# YOUR INSTRUCTIONS:
With the pictures left out, repeat every entry that follows exactly.

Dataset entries
Start of Block
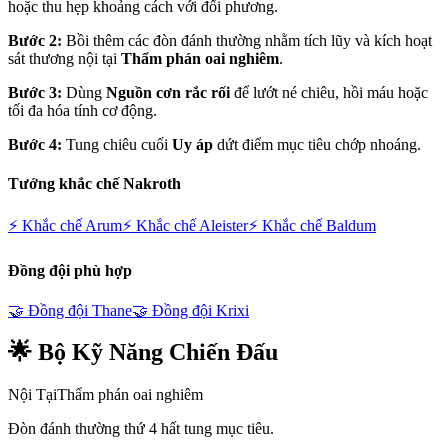
hoặc thu hẹp khoảng cách với đối phương.
Bước 2:
Bồi thêm các đòn đánh thường nhằm tích lũy và kích hoạt
sát thương nội tại
Thẩm phán oai nghiêm
.
Bước 3:
Dùng
Nguồn cơn rắc rối
để lướt né chiêu, hồi máu hoặc
tối đa hóa tính cơ động.
Bước 4:
Tung chiêu cuối
Uy áp
dứt điểm mục tiêu chớp nhoáng.
Tướng khắc chế
Nakroth
⚡ Khắc chế
Arum
⚡ Khắc chế
Aleister
⚡ Khắc chế
Baldum
Đồng đội phù hợp
🤝 Đồng đội
Thane
🤝 Đồng đội
Krixi
🌟 Bộ Kỹ Năng Chiến Đấu
Nội Tại
Thẩm phán oai nghiêm
Đòn đánh thường thứ 4 hất tung mục tiêu.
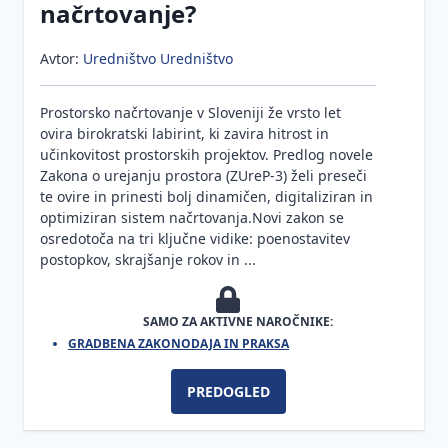
načrtovanje?
Gradbena
in
toplotne
mapa:
dovoljevanje
Zahteve za
izolacije
Priloge
prostorskih
varnost in
Avtor:
Uredništvo Uredništvo
ureditev
Sodobna
zdravje na
Vprašanja
Izjava o
državnega
vgradnja
gradbiščih
Prostorsko načrtovanje v Sloveniji že vrsto let
in
lastnostih
pomena
stavbnega
ovira birokratski labirint, ki zavira hitrost in
odgovori
Imenovanje
pohištva s
Obveznosti
učinkovitost prostorskih projektov. Predlog novele
Inšpekcijski
koordinatorjev,
tesnjenjem
investitorja
Zakona o urejanju prostora (ZUreP-3) želi preseči
nadzor po
prijava
v treh
te ovire in prinesti bolj dinamičen, digitaliziran in
ZUreP-3
gradbišča
ravneh
Obveznosti
optimiziran sistem načrtovanja.Novi zakon se
izvajalca
osredotoča na tri ključne vidike: poenostavitev
Lastnosti
postopkov, skrajšanje rokov in ...
fasad
Oznaka
CE
Trajnostna
gradnja in
SAMO ZA AKTIVNE NAROČNIKE:
Primerjava
krožno
GRADBENA ZAKONODAJA IN PRAKSA
zakonodaje
gospodarstvo
Varnost
PREDOGLED
Sončna
in
energija
zdravje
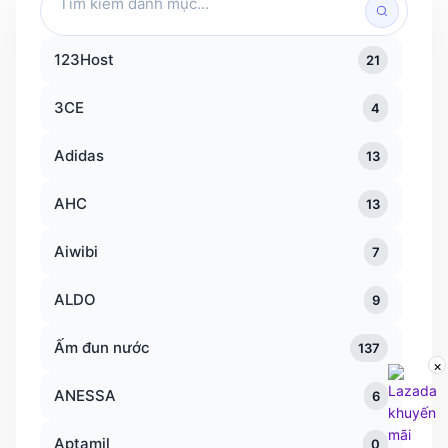
kiếm
danh
123Host
21
mục
3CE
4
Adidas
13
AHC
13
Aiwibi
7
ALDO
9
Ấm đun nước
137
×
ANESSA
6
Aptamil
0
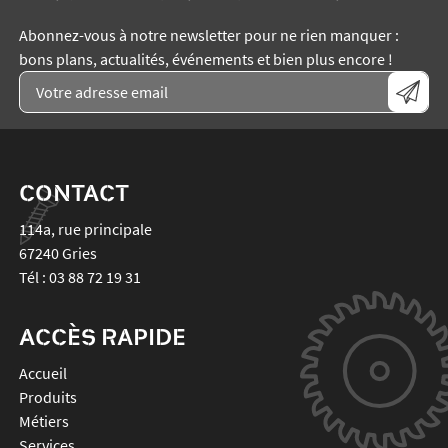
Abonnez-vous à notre newsletter pour ne rien manquer :
bons plans, actualités, événements et bien plus encore !
CONTACT
114a, rue principale
67240
Gries
Tél :
03 88 72 19 31
ACCÈS RAPIDE
Accueil
Produits
Métiers
Services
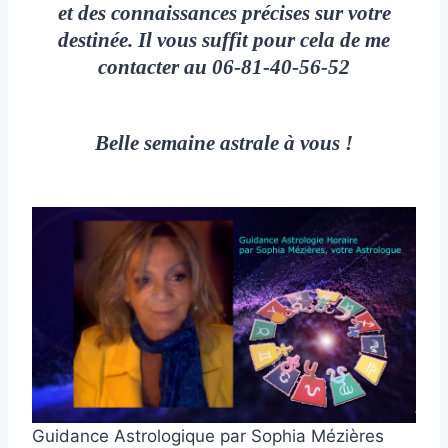
et des connaissances précises sur votre
destinée. Il vous suffit pour cela de me
contacter au 06-81-40-56-52
Belle semaine astrale à vous !
Guidance Astrologique par Sophia Mézières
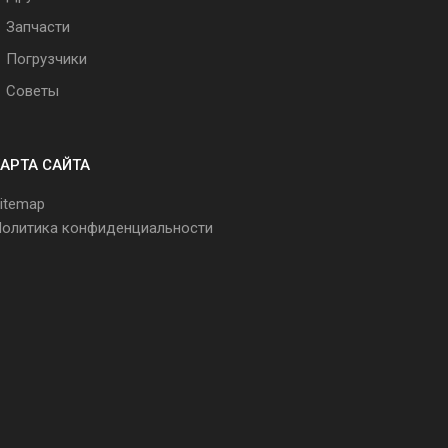
Запчасти
Погрузчики
Советы
АРТА САЙТА
itemap
олитика конфиденциальности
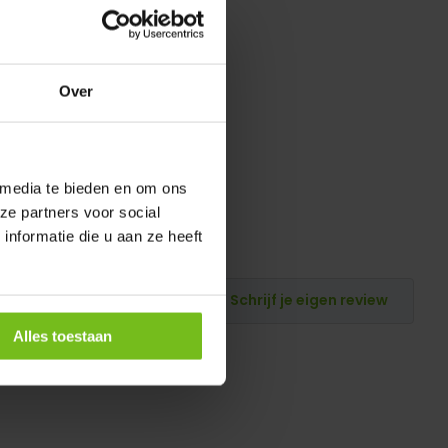
Over
 media te bieden en om ons
ze partners voor social
nformatie die u aan ze heeft
Schrijf je eigen review
Alles toestaan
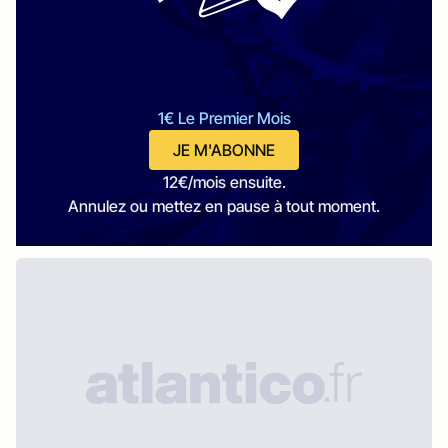
1€ Le Premier Mois
JE M'ABONNE
12€/mois ensuite.
Annulez ou mettez en pause à tout moment.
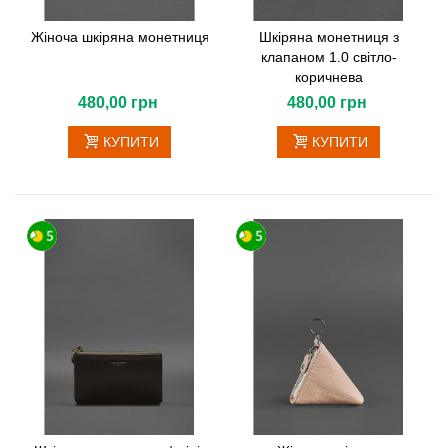
Жіноча шкіряна монетниця з клапаном 1.0 червоний
Шкіряна монетниця з
клапаном 1.0 світло-
коричнева
480,00 грн
480,00 грн
КУПИТИ
КУПИТИ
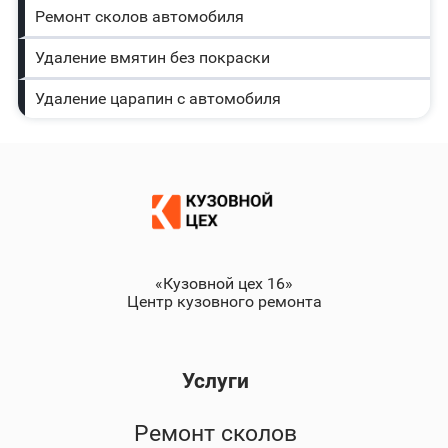
Ремонт сколов автомобиля
Удаление вмятин без покраски
Удаление царапин с автомобиля
«Кузовной цех 16»
Центр кузовного ремонта
Услуги
Ремонт сколов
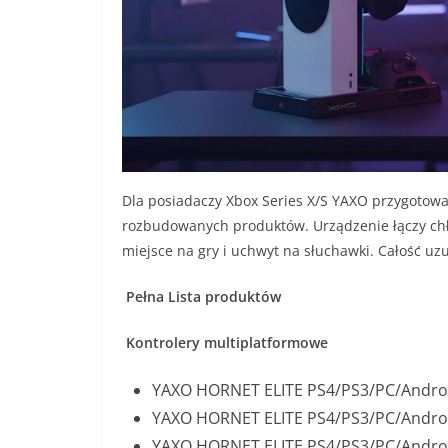
Dla posiadaczy Xbox Series X/S YAXO przygotowa
rozbudowanych produktów. Urządzenie łączy chł
miejsce na gry i uchwyt na słuchawki. Całość uz
Pełna Lista produktów
Kontrolery multiplatformowe
YAXO HORNET ELITE PS4/PS3/PC/Androi
YAXO HORNET ELITE PS4/PS3/PC/Androi
YAXO HORNET ELITE PS4/PS3/PC/Andro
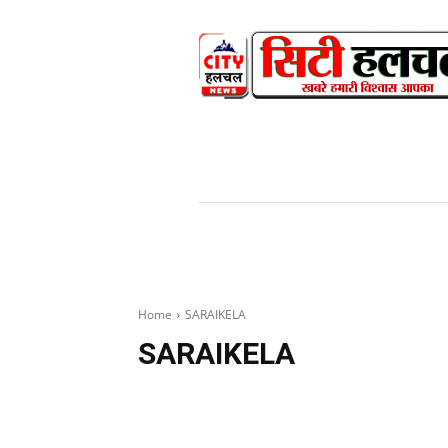
HOME
NEWS
V
Home
SARAIKELA
SARAIKELA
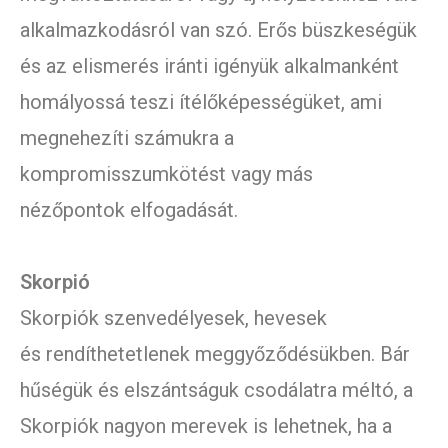
alkalmazkodásról van szó. Erős büszkeségük
és az elismerés iránti igényük alkalmanként
homályossá teszi ítélőképességüket, ami
megnehezíti számukra a
kompromisszumkötést vagy más
nézőpontok elfogadását.
Skorpió
Skorpiók szenvedélyesek, hevesek
és rendíthetetlenek meggyőződésükben. Bár
hűségük és elszántságuk csodálatra méltó, a
Skorpiók nagyon merevek is lehetnek, ha a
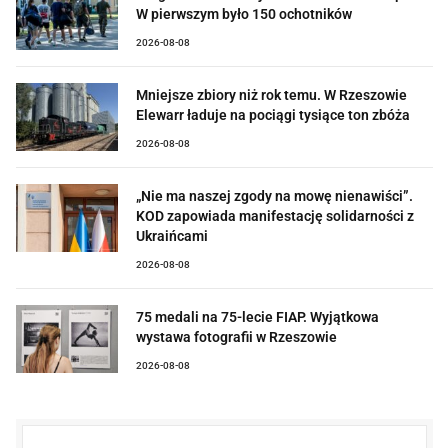
W pierwszym było 150 ochotników
2026-08-08
Mniejsze zbiory niż rok temu. W Rzeszowie
Elewarr ładuje na pociągi tysiące ton zbóża
2026-08-08
„Nie ma naszej zgody na mowę nienawiści”.
KOD zapowiada manifestację solidarności z
Ukraińcami
2026-08-08
75 medali na 75-lecie FIAP. Wyjątkowa
wystawa fotografii w Rzeszowie
2026-08-08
End of Block
# EXERCISE OUTPUT:
hoặc thu hẹp khoảng cách với đối phương.
Bước 2:
Bồi thêm các đòn đánh thường nhằm tích lũy và kích hoạt
sát thương nội tại
Thẩm phán oai nghiêm
.
Bước 3:
Dùng
Nguồn cơn rắc rối
để lướt né chiêu, hồi máu hoặc
tối đa hóa tính cơ động.
Bước 4:
Tung chiêu cuối
Uy áp
dứt điểm mục tiêu chớp nhoáng.
Tướng khắc chế
Nakroth
⚡ Khắc chế
Arum
⚡ Khắc chế
Aleister
⚡ Khắc chế
Baldum
Đồng đội phù hợp
🤝 Đồng đội
Thane
🤝 Đồng đội
Krixi
🌟 Bộ Kỹ Năng Chiến Đấu
Nội Tại
Thẩm phán oai nghiêm
Đòn đánh thường thứ 4 hất tung mục tiêu.
načrtovanje?
Gradbena
in
toplotne
mapa:
dovoljevanje
Zahteve za
izolacije
Priloge
prostorskih
varnost in
Avtor:
Uredništvo Uredništvo
ureditev
Sodobna
zdravje na
Vprašanja
Izjava o
državnega
vgradnja
gradbiščih
Prostorsko načrtovanje v Sloveniji že vrsto let
in
lastnostih
pomena
stavbnega
ovira birokratski labirint, ki zavira hitrost in
odgovori
Imenovanje
pohištva s
Obveznosti
učinkovitost prostorskih projektov. Predlog novele
Inšpekcijski
koordinatorjev,
tesnjenjem
investitorja
Zakona o urejanju prostora (ZUreP-3) želi preseči
nadzor po
prijava
v treh
te ovire in prinesti bolj dinamičen, digitaliziran in
ZUreP-3
gradbišča
ravneh
Obveznosti
optimiziran sistem načrtovanja.Novi zakon se
izvajalca
osredotoča na tri ključne vidike: poenostavitev
Lastnosti
postopkov, skrajšanje rokov in ...
fasad
Oznaka
CE
Trajnostna
gradnja in
SAMO ZA AKTIVNE NAROČNIKE:
Primerjava
krožno
GRADBENA ZAKONODAJA IN PRAKSA
zakonodaje
gospodarstvo
Varnost
PREDOGLED
Sončna
in
energija
zdravje
kiếm
danh
123Host
21
mục
3CE
4
Adidas
13
AHC
13
Aiwibi
7
ALDO
9
Ấm đun nước
137
×
ANESSA
6
Aptamil
0
Abonnez-vous à notre newsletter pour ne rien manquer :
bons plans, actualités, événements et bien plus encore !
CONTACT
114a, rue principale
67240
Gries
Tél :
03 88 72 19 31
ACCÈS RAPIDE
Accueil
Produits
Métiers
Services
et des connaissances précises sur votre
destinée. Il vous suffit pour cela de me
contacter au 06-81-40-56-52
Belle semaine astrale à vous !
Guidance Astrologique par Sophia Mézières
Запчасти
Погрузчики
Советы
АРТА САЙТА
itemap
олитика конфиденциальности
Over
 media te bieden en om ons
ze partners voor social
nformatie die u aan ze heeft
Schrijf je eigen review
Alles toestaan
1€ Le Premier Mois
JE M'ABONNE
12€/mois ensuite.
Annulez ou mettez en pause à tout moment.
Жіноча шкіряна монетниця з клапаном 1.0 червоний
Шкіряна монетниця з
клапаном 1.0 світло-
коричнева
480,00 грн
480,00 грн
КУПИТИ
КУПИТИ
Ремонт сколов автомобиля
Удаление вмятин без покраски
Удаление царапин с автомобиля
«Кузовной цех 16»
Центр кузовного ремонта
Услуги
Ремонт сколов
Dla posiadaczy Xbox Series X/S YAXO przygotowa
rozbudowanych produktów. Urządzenie łączy chł
miejsce na gry i uchwyt na słuchawki. Całość uz
Pełna Lista produktów
Kontrolery multiplatformowe
YAXO HORNET ELITE PS4/PS3/PC/Androi
YAXO HORNET ELITE PS4/PS3/PC/Androi
YAXO HORNET ELITE PS4/PS3/PC/Andro
HOME
NEWS
V
Home
SARAIKELA
SARAIKELA
alkalmazkodásról van szó. Erős büszkeségük
és az elismerés iránti igényük alkalmanként
homályossá teszi ítélőképességüket, ami
megnehezíti számukra a
kompromisszumkötést vagy más
nézőpontok elfogadását.
Skorpió
Skorpiók szenvedélyesek, hevesek
és rendíthetetlenek meggyőződésükben. Bár
hűségük és elszántságuk csodálatra méltó, a
Skorpiók nagyon merevek is lehetnek, ha a
W pierwszym było 150 ochotników
2026-08-08
Mniejsze zbiory niż rok temu. W Rzeszowie
Elewarr ładuje na pociągi tysiące ton zbóża
2026-08-08
„Nie ma naszej zgody na mowę nienawiści”.
KOD zapowiada manifestację solidarności z
Ukraińcami
2026-08-08
75 medali na 75-lecie FIAP. Wyjątkowa
wystawa fotografii w Rzeszowie
2026-08-08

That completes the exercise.